━━━ Provided data ━━━

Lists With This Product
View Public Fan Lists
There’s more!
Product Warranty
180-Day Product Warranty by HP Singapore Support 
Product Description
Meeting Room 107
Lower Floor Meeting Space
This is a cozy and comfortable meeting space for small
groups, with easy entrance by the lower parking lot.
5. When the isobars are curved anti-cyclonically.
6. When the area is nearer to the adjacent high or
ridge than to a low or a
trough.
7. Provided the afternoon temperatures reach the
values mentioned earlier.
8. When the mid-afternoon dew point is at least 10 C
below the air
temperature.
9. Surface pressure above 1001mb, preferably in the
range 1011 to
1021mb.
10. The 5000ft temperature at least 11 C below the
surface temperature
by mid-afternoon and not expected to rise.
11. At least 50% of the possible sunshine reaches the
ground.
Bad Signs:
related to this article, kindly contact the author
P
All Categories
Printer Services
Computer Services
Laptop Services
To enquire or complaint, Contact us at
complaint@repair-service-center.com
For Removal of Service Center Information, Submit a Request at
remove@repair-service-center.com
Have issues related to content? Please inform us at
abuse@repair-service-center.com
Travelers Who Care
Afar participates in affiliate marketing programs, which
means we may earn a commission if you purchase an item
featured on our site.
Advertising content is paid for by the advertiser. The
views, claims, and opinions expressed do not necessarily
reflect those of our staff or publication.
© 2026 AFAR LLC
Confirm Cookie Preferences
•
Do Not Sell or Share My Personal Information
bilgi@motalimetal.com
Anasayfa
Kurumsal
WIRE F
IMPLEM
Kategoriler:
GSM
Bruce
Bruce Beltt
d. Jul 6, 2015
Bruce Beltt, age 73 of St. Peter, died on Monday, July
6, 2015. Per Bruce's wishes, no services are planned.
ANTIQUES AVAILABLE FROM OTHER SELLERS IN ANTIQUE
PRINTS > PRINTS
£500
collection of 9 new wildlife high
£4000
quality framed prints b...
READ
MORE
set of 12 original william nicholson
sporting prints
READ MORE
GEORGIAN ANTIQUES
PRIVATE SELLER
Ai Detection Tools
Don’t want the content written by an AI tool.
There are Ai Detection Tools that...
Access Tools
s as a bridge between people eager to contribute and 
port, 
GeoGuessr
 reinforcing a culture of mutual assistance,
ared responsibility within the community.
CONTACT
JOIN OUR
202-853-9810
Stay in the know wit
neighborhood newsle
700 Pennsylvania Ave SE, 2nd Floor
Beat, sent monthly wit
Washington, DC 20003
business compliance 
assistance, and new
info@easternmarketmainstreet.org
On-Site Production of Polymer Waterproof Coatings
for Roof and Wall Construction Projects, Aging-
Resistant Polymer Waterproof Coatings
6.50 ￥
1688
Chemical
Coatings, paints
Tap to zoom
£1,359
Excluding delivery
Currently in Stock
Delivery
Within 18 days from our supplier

━━━

**What to do**. Could you swap "Tools" for "Utilities" everywhere it occurs in all the entries above and give the lines back with nothing else changed?

**Solution to the exercise**.
Lists With This Product
View Public Fan Lists
There’s more!
Product Warranty
180-Day Product Warranty by HP Singapore Support 
Product Description
Meeting Room 107
Lower Floor Meeting Space
This is a cozy and comfortable meeting space for small
groups, with easy entrance by the lower parking lot.
5. When the isobars are curved anti-cyclonically.
6. When the area is nearer to the adjacent high or
ridge than to a low or a
trough.
7. Provided the afternoon temperatures reach the
values mentioned earlier.
8. When the mid-afternoon dew point is at least 10 C
below the air
temperature.
9. Surface pressure above 1001mb, preferably in the
range 1011 to
1021mb.
10. The 5000ft temperature at least 11 C below the
surface temperature
by mid-afternoon and not expected to rise.
11. At least 50% of the possible sunshine reaches the
ground.
Bad Signs:
related to this article, kindly contact the author
P
All Categories
Printer Services
Computer Services
Laptop Services
To enquire or complaint, Contact us at
complaint@repair-service-center.com
For Removal of Service Center Information, Submit a Request at
remove@repair-service-center.com
Have issues related to content? Please inform us at
abuse@repair-service-center.com
Travelers Who Care
Afar participates in affiliate marketing programs, which
means we may earn a commission if you purchase an item
featured on our site.
Advertising content is paid for by the advertiser. The
views, claims, and opinions expressed do not necessarily
reflect those of our staff or publication.
© 2026 AFAR LLC
Confirm Cookie Preferences
•
Do Not Sell or Share My Personal Information
bilgi@motalimetal.com
Anasayfa
Kurumsal
WIRE F
IMPLEM
Kategoriler:
GSM
Bruce
Bruce Beltt
d. Jul 6, 2015
Bruce Beltt, age 73 of St. Peter, died on Monday, July
6, 2015. Per Bruce's wishes, no services are planned.
ANTIQUES AVAILABLE FROM OTHER SELLERS IN ANTIQUE
PRINTS > PRINTS
£500
collection of 9 new wildlife high
£4000
quality framed prints b...
READ
MORE
set of 12 original william nicholson
sporting prints
READ MORE
GEORGIAN ANTIQUES
PRIVATE SELLER
Ai Detection Utilities
Don’t want the content written by an AI tool.
There are Ai Detection Utilities that...
Access Utilities
s as a bridge between people eager to contribute and 
port, 
GeoGuessr
 reinforcing a culture of mutual assistance,
ared responsibility within the community.
CONTACT
JOIN OUR
202-853-9810
Stay in the know wit
neighborhood newsle
700 Pennsylvania Ave SE, 2nd Floor
Beat, sent monthly wit
Washington, DC 20003
business compliance 
assistance, and new
info@easternmarketmainstreet.org
On-Site Production of Polymer Waterproof Coatings
for Roof and Wall Construction Projects, Aging-
Resistant Polymer Waterproof Coatings
6.50 ￥
1688
Chemical
Coatings, paints
Tap to zoom
£1,359
Excluding delivery
Currently in Stock
Delivery
Within 18 days from our supplier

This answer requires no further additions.